One of my brothers is a doctor, Trevor Paris, and he is quite busy with his practice and a mission he helps run in Haiti. Trevor came for a quick visit over the New Year’s weekend and brought a batch of old photographs. The photographs had been stored, and he thought it was time to go through them. Some are very old and very interesting. Among them was a real treasure.
In 1861, Abraham Lincoln, the 16th president of the United States, was sworn in. Confederate Gen. Pierre Beauregard opened fire on Fort Sumter in Charleston. The Civil War began and lasted for four horrible years. Whale oil was the primary source of fuel for lamps. Oil refining began in Pennsylvania, which was a blessing for the whales. Telegraphy was established between the East and West coasts and thus ended the Pony Express. The hand-cranked Gatling gun was invented, and my maternal grandfather was born.
My grandfather was a surgeon and a doctor serving in the Navy. He had an amazing life, having traveled all over the world. He served in the Boer War, the Boxer Rebellion, the Siege of Peking and at various ports during the Spanish American War. He was 60 years old when my mother was born. His first wife had died, and he then met my grandmother, who became his wife.
The treasure that was in the batch of pictures was my grandfather’s 1919 passport. At the time, he and my grandmother were living in Haiti, where he was stationed. The passport contains a picture of my grandfather in his uniform, and the photo is in remarkable condition. Even though there is a very clear image of him, a complete description is written of how he looked — large nose, medium forehead, fair complexion, round chin, large mouth, blue eyes, glasses and an oval face. There are lots of stamps and inscriptions in French by the Haitian government. It is a wonderful keepsake.
As for the very old pictures, some look very Victorian. Since no names are written on the backs, we’ll never know who they were. I guess this happens to many of us when we look at family photographs of long ago.
Rats lay siege to Paris
When the Eiffel Tower comes to mind, we think of romance, champagne and black berets worn jauntily on one’s head.
At this very moment, nine parks and green spaces in Paris have been closed because of rats. Rats have produced a crisis there and are running rampant. These are not the same species of rats that carried the bubonic plague that centuries earlier killed 100,000 Parisians.
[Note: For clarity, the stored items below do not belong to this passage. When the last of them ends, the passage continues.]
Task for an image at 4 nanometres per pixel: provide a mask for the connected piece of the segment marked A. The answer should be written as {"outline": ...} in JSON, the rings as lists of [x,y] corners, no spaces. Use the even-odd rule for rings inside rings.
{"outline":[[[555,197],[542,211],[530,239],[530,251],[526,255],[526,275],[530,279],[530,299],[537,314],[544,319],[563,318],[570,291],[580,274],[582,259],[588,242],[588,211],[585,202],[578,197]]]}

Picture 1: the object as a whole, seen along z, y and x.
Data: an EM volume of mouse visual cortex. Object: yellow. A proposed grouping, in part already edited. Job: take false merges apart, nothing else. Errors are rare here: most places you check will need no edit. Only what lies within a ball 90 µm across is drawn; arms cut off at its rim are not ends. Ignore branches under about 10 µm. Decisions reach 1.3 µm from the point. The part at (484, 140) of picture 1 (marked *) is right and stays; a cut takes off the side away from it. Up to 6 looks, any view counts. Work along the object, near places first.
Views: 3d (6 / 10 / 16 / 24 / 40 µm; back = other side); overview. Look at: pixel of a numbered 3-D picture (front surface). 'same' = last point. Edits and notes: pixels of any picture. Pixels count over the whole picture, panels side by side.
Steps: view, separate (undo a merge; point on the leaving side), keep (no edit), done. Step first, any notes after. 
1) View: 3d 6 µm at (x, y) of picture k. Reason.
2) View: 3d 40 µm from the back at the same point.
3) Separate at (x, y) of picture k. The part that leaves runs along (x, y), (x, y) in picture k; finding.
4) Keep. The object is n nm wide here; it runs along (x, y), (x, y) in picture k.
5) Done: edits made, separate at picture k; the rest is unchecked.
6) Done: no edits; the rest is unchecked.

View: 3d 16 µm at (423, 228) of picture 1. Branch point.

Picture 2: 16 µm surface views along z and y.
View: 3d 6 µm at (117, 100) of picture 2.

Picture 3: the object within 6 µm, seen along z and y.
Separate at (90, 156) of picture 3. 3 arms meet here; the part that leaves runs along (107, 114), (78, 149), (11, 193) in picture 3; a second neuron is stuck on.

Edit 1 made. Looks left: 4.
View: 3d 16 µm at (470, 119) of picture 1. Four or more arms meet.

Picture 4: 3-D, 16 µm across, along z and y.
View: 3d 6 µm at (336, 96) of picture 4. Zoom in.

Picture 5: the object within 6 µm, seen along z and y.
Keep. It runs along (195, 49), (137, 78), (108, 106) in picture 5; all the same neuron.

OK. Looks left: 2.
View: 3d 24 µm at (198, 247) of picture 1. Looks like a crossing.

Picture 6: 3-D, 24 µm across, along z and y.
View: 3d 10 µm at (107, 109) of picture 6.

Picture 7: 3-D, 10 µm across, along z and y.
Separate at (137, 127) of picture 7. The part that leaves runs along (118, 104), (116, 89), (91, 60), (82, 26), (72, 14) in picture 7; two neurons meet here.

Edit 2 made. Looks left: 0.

The natural habitat for these creatures is underground in the sewers, and rats were once controlled by poison placed there. New rules put into place forbid poison in the sewers because it eventually ends up in the rivers and then the water supply. Now poison is placed around the parks in little capsules, but that does not seem to be working. It seems rats are very clever and, like most food conscious Parisians, prefer leftover baguettes and imported cheeses dropped by passersby. So be careful if you are planning a trip to the Louvre anytime soon. And watch your step.
Meet history face-to-face
The Coastal Heritage Society’s 2017 Night at the Museum will be held Jan. 21 at Savannah History Museum.
The museum is at 303 Martin Luther King Jr. Boulevard in historic Savannah. Visitors will interact with characters from the museum’s exhibits — actors portraying Juliette Gordon Low, Johnny Mercer and Forrest Gump — among others. There are three performances.
Tickets are $12 per person. You must make reservations and may do so at bit.ly/NATM2017
The buzz about bees
I found a very cute quote I want to share.
A beekeeper was being interviewed for an article about his beekeeping prowess, harvesting honey and about bees in general. He grew a little weary at the end of the interview and proclaimed, “The bees aren’t making honey for us; they are making it for themselves.”
They are always busy at their task, and for us honey lovers, I am very grateful.